TASK TO CARRY OUT
With the images left out, print every entry that follows exactly.

GIVEN ENTRIES
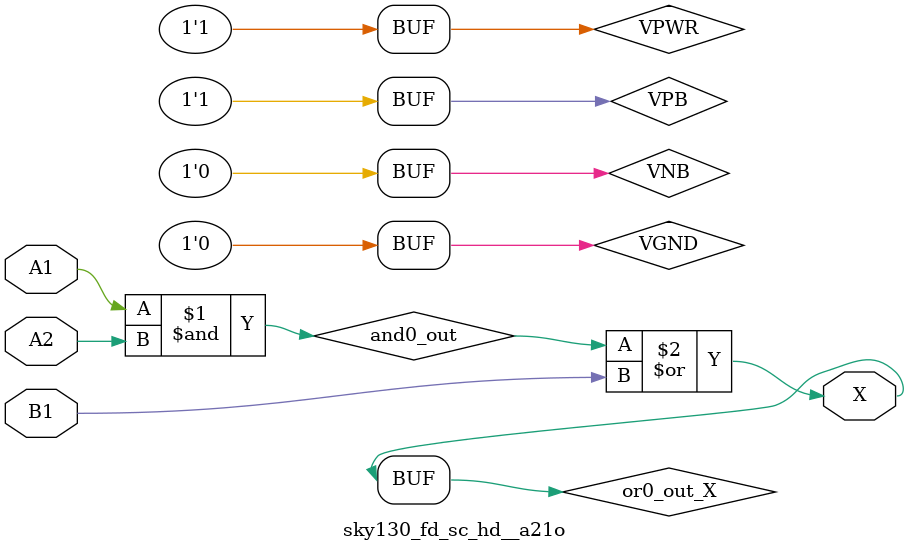
<source format=v>
/*
 * Copyright 2020 The SkyWater PDK Authors
 *
 * Licensed under the Apache License, Version 2.0 (the "License");
 * you may not use this file except in compliance with the License.
 * You may obtain a copy of the License at
 *
 *     https://www.apache.org/licenses/LICENSE-2.0
 *
 * Unless required by applicable law or agreed to in writing, software
 * distributed under the License is distributed on an "AS IS" BASIS,
 * WITHOUT WARRANTIES OR CONDITIONS OF ANY KIND, either express or implied.
 * See the License for the specific language governing permissions and
 * limitations under the License.
 *
 * SPDX-License-Identifier: Apache-2.0
*/


`ifndef SKY130_FD_SC_HD__A21O_TIMING_V
`define SKY130_FD_SC_HD__A21O_TIMING_V

/**
 * a21o: 2-input AND into first input of 2-input OR.
 *
 *       X = ((A1 & A2) | B1)
 *
 * Verilog simulation timing model.
 */

`timescale 1ns / 1ps
`default_nettype none

`celldefine
module sky130_fd_sc_hd__a21o (
    X ,
    A1,
    A2,
    B1
);

    // Module ports
    output X ;
    input  A1;
    input  A2;
    input  B1;

    // Module supplies
    supply1 VPWR;
    supply0 VGND;
    supply1 VPB ;
    supply0 VNB ;

    // Local signals
    wire and0_out ;
    wire or0_out_X;

    //  Name  Output     Other arguments
    and and0 (and0_out , A1, A2         );
    or  or0  (or0_out_X, and0_out, B1   );
    buf buf0 (X        , or0_out_X      );

endmodule
`endcelldefine

`default_nettype wire
`endif  // SKY130_FD_SC_HD__A21O_TIMING_V

</source>
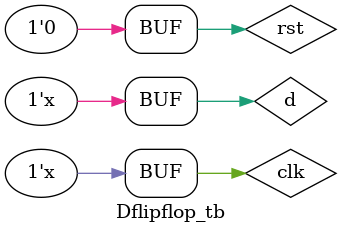
<source format=v>
module Dflipflop(d,rst,clk,q);

input d,rst,clk;
output reg q;

always @(posedge clk) begin
if(rst)
q<=0;
else
q<=d;
end
endmodule

module Dflipflop_tb();

reg d,rst,clk;
wire q;
Dflipflop adel(d,rst,clk,q);
always begin

#100 clk=~clk;
#200 d=~d;
end

initial begin
d=0;
clk=0;
rst=0;
end
endmodule

</source>
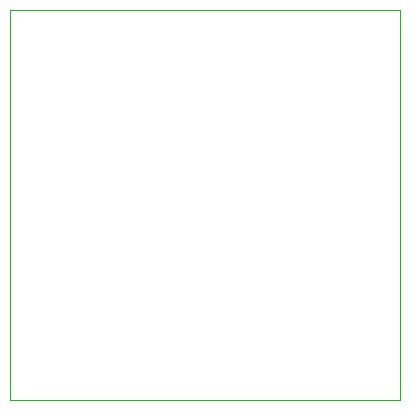
<source format=gbr>
%TF.GenerationSoftware,KiCad,Pcbnew,7.0.1-0*%
%TF.CreationDate,2023-04-05T17:24:46+02:00*%
%TF.ProjectId,_autosave-wind_down_timer,5f617574-6f73-4617-9665-2d77696e645f,rev?*%
%TF.SameCoordinates,Original*%
%TF.FileFunction,Profile,NP*%
%FSLAX46Y46*%
G04 Gerber Fmt 4.6, Leading zero omitted, Abs format (unit mm)*
G04 Created by KiCad (PCBNEW 7.0.1-0) date 2023-04-05 17:24:46*
%MOMM*%
%LPD*%
G01*
G04 APERTURE LIST*
%TA.AperFunction,Profile*%
%ADD10C,0.050000*%
%TD*%
G04 APERTURE END LIST*
D10*
X93980000Y-76200000D02*
X127000000Y-76200000D01*
X127000000Y-109220000D01*
X93980000Y-109220000D01*
X93980000Y-76200000D01*
M02*

</source>
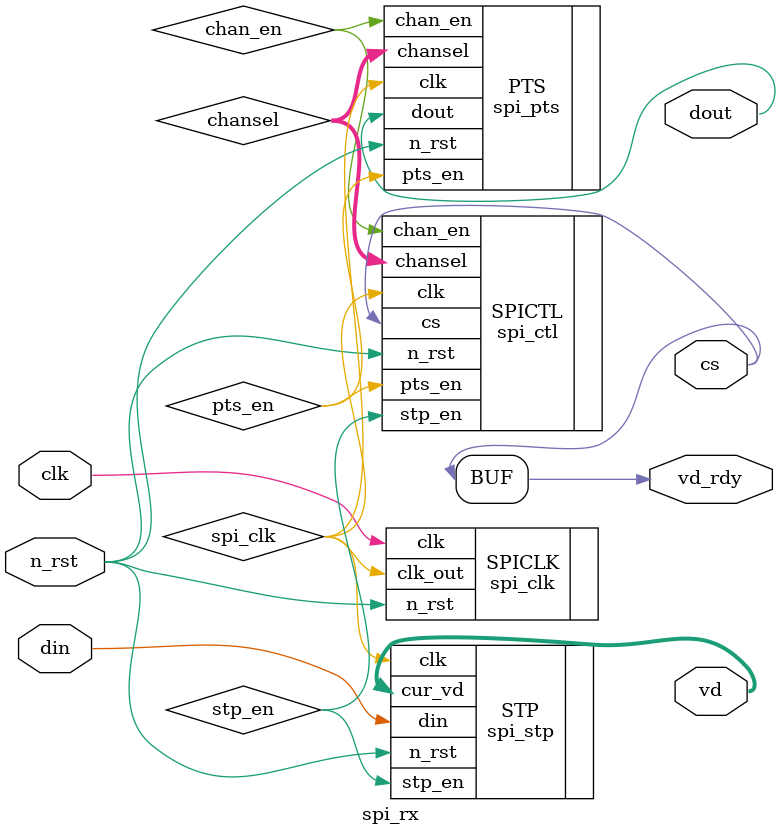
<source format=v>


module spi_rx #(
    parameter ADC_WIDTH = 8,
    parameter NUM_CHANNELS = 1
)( 
    input clk, n_rst, din,
    output dout, vd_rdy, cs,
    output [ADC_WIDTH-1:0] vd
);

wire stp_en, pts_en, chan_en;
wire [4:0] chansel;
wire spi_clk;

assign vd_rdy = cs;


spi_clk #(.DIVIDER(20)) SPICLK
(.clk(clk), .n_rst(n_rst), .clk_out(spi_clk));

spi_ctl #(.ADC_WIDTH(ADC_WIDTH), .NUM_CHANNELS(NUM_CHANNELS)) SPICTL
(.clk(spi_clk), .n_rst(n_rst), .stp_en(stp_en), .pts_en(pts_en), .chan_en(chan_en), .cs(cs), .chansel(chansel));

spi_pts #(.CHAN_WIDTH(5)) PTS
(.clk(spi_clk), .n_rst(n_rst), .pts_en(pts_en), .chan_en(chan_en), .chansel(chansel), .dout(dout));

spi_stp #(.ADC_WIDTH(ADC_WIDTH)) STP
(.clk(spi_clk), .n_rst(n_rst), .din(din), .stp_en(stp_en), .cur_vd(vd));



endmodule


</source>
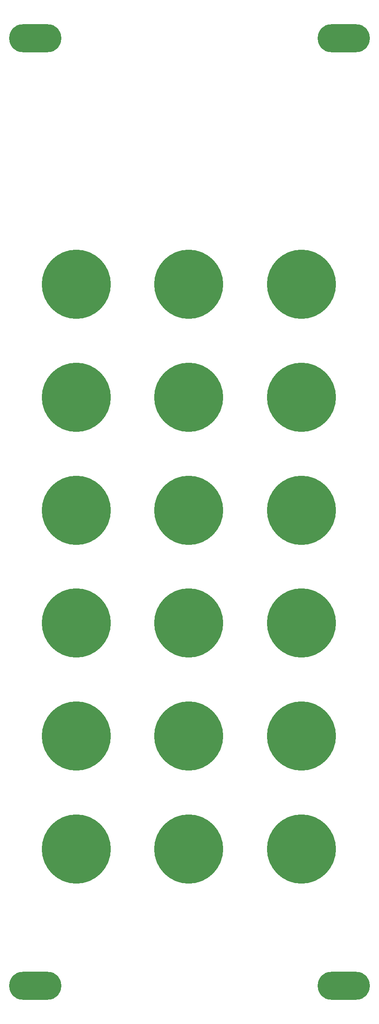
<source format=gbr>
G04 #@! TF.GenerationSoftware,KiCad,Pcbnew,(5.1.7)-1*
G04 #@! TF.CreationDate,2023-03-06T19:58:31+00:00*
G04 #@! TF.ProjectId,KOSMO-POLY6-JACKS,4b4f534d-4f2d-4504-9f4c-59362d4a4143,V0.1.0*
G04 #@! TF.SameCoordinates,Original*
G04 #@! TF.FileFunction,Soldermask,Top*
G04 #@! TF.FilePolarity,Negative*
%FSLAX46Y46*%
G04 Gerber Fmt 4.6, Leading zero omitted, Abs format (unit mm)*
G04 Created by KiCad (PCBNEW (5.1.7)-1) date 2023-03-06 19:58:31*
%MOMM*%
%LPD*%
G01*
G04 APERTURE LIST*
%ADD10C,14.102000*%
%ADD11O,10.702000X5.702000*%
G04 APERTURE END LIST*
D10*
X119885000Y-173421000D03*
X165885000Y-150421000D03*
X142885000Y-150421000D03*
X119885000Y-150421000D03*
X165885000Y-173421000D03*
X165885000Y-127421000D03*
X142885000Y-173421000D03*
X142885000Y-127421000D03*
X119885000Y-127421000D03*
X119885000Y-104421000D03*
X165885000Y-104421000D03*
X142885000Y-104421000D03*
X165885000Y-81421000D03*
X142885000Y-81421000D03*
X119885000Y-81421000D03*
X165885000Y-58421000D03*
X142885000Y-58421000D03*
X119885000Y-58421000D03*
D11*
X174539000Y-201282000D03*
X111539000Y-201282000D03*
X111539000Y-8282000D03*
X174539000Y-8282000D03*
M02*

</source>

SOLUTION TO THE PROBLEM
<source format=v>
/*
 * Copyright 2020 The SkyWater PDK Authors
 *
 * Licensed under the Apache License, Version 2.0 (the "License");
 * you may not use this file except in compliance with the License.
 * You may obtain a copy of the License at
 *
 *     https://www.apache.org/licenses/LICENSE-2.0
 *
 * Unless required by applicable law or agreed to in writing, software
 * distributed under the License is distributed on an "AS IS" BASIS,
 * WITHOUT WARRANTIES OR CONDITIONS OF ANY KIND, either express or implied.
 * See the License for the specific language governing permissions and
 * limitations under the License.
 *
 * SPDX-License-Identifier: Apache-2.0
*/


`ifndef SKY130_FD_SC_HD__A21O_TIMING_V
`define SKY130_FD_SC_HD__A21O_TIMING_V

/**
 * a21o: 2-input AND into first input of 2-input OR.
 *
 *       X = ((A1 & A2) | B1)
 *
 * Verilog simulation timing model.
 */

`timescale 1ns / 1ps
`default_nettype none

`celldefine
module sky130_fd_sc_hd__a21o (
    X ,
    A1,
    A2,
    B1
);

    // Module ports
    output X ;
    input  A1;
    input  A2;
    input  B1;

    // Module supplies
    supply1 VPWR;
    supply0 VGND;
    supply1 VPB ;
    supply0 VNB ;

    // Local signals
    wire and0_out ;
    wire or0_out_X;

    //  Name  Output     Other arguments
    and and0 (and0_out , A1, A2         );
    or  or0  (or0_out_X, and0_out, B1   );
    buf buf0 (X        , or0_out_X      );

endmodule
`endcelldefine

`default_nettype wire
`endif  // SKY130_FD_SC_HD__A21O_TIMING_V

</source>
<source format=v>
module Dflipflop(d,rst,clk,q);

input d,rst,clk;
output reg q;

always @(posedge clk) begin
if(rst)
q<=0;
else
q<=d;
end
endmodule

module Dflipflop_tb();

reg d,rst,clk;
wire q;
Dflipflop adel(d,rst,clk,q);
always begin

#100 clk=~clk;
#200 d=~d;
end

initial begin
d=0;
clk=0;
rst=0;
end
endmodule

</source>
<source format=gbr>
%TF.GenerationSoftware,KiCad,Pcbnew,7.0.1-0*%
%TF.CreationDate,2023-04-05T17:24:46+02:00*%
%TF.ProjectId,_autosave-wind_down_timer,5f617574-6f73-4617-9665-2d77696e645f,rev?*%
%TF.SameCoordinates,Original*%
%TF.FileFunction,Profile,NP*%
%FSLAX46Y46*%
G04 Gerber Fmt 4.6, Leading zero omitted, Abs format (unit mm)*
G04 Created by KiCad (PCBNEW 7.0.1-0) date 2023-04-05 17:24:46*
%MOMM*%
%LPD*%
G01*
G04 APERTURE LIST*
%TA.AperFunction,Profile*%
%ADD10C,0.050000*%
%TD*%
G04 APERTURE END LIST*
D10*
X93980000Y-76200000D02*
X127000000Y-76200000D01*
X127000000Y-109220000D01*
X93980000Y-109220000D01*
X93980000Y-76200000D01*
M02*

</source>
<source format=v>


module spi_rx #(
    parameter ADC_WIDTH = 8,
    parameter NUM_CHANNELS = 1
)( 
    input clk, n_rst, din,
    output dout, vd_rdy, cs,
    output [ADC_WIDTH-1:0] vd
);

wire stp_en, pts_en, chan_en;
wire [4:0] chansel;
wire spi_clk;

assign vd_rdy = cs;


spi_clk #(.DIVIDER(20)) SPICLK
(.clk(clk), .n_rst(n_rst), .clk_out(spi_clk));

spi_ctl #(.ADC_WIDTH(ADC_WIDTH), .NUM_CHANNELS(NUM_CHANNELS)) SPICTL
(.clk(spi_clk), .n_rst(n_rst), .stp_en(stp_en), .pts_en(pts_en), .chan_en(chan_en), .cs(cs), .chansel(chansel));

spi_pts #(.CHAN_WIDTH(5)) PTS
(.clk(spi_clk), .n_rst(n_rst), .pts_en(pts_en), .chan_en(chan_en), .chansel(chansel), .dout(dout));

spi_stp #(.ADC_WIDTH(ADC_WIDTH)) STP
(.clk(spi_clk), .n_rst(n_rst), .din(din), .stp_en(stp_en), .cur_vd(vd));



endmodule


</source>
<source format=gbr>
G04 #@! TF.GenerationSoftware,KiCad,Pcbnew,(5.1.7)-1*
G04 #@! TF.CreationDate,2023-03-06T19:58:31+00:00*
G04 #@! TF.ProjectId,KOSMO-POLY6-JACKS,4b4f534d-4f2d-4504-9f4c-59362d4a4143,V0.1.0*
G04 #@! TF.SameCoordinates,Original*
G04 #@! TF.FileFunction,Soldermask,Top*
G04 #@! TF.FilePolarity,Negative*
%FSLAX46Y46*%
G04 Gerber Fmt 4.6, Leading zero omitted, Abs format (unit mm)*
G04 Created by KiCad (PCBNEW (5.1.7)-1) date 2023-03-06 19:58:31*
%MOMM*%
%LPD*%
G01*
G04 APERTURE LIST*
%ADD10C,14.102000*%
%ADD11O,10.702000X5.702000*%
G04 APERTURE END LIST*
D10*
X119885000Y-173421000D03*
X165885000Y-150421000D03*
X142885000Y-150421000D03*
X119885000Y-150421000D03*
X165885000Y-173421000D03*
X165885000Y-127421000D03*
X142885000Y-173421000D03*
X142885000Y-127421000D03*
X119885000Y-127421000D03*
X119885000Y-104421000D03*
X165885000Y-104421000D03*
X142885000Y-104421000D03*
X165885000Y-81421000D03*
X142885000Y-81421000D03*
X119885000Y-81421000D03*
X165885000Y-58421000D03*
X142885000Y-58421000D03*
X119885000Y-58421000D03*
D11*
X174539000Y-201282000D03*
X111539000Y-201282000D03*
X111539000Y-8282000D03*
X174539000Y-8282000D03*
M02*

</source>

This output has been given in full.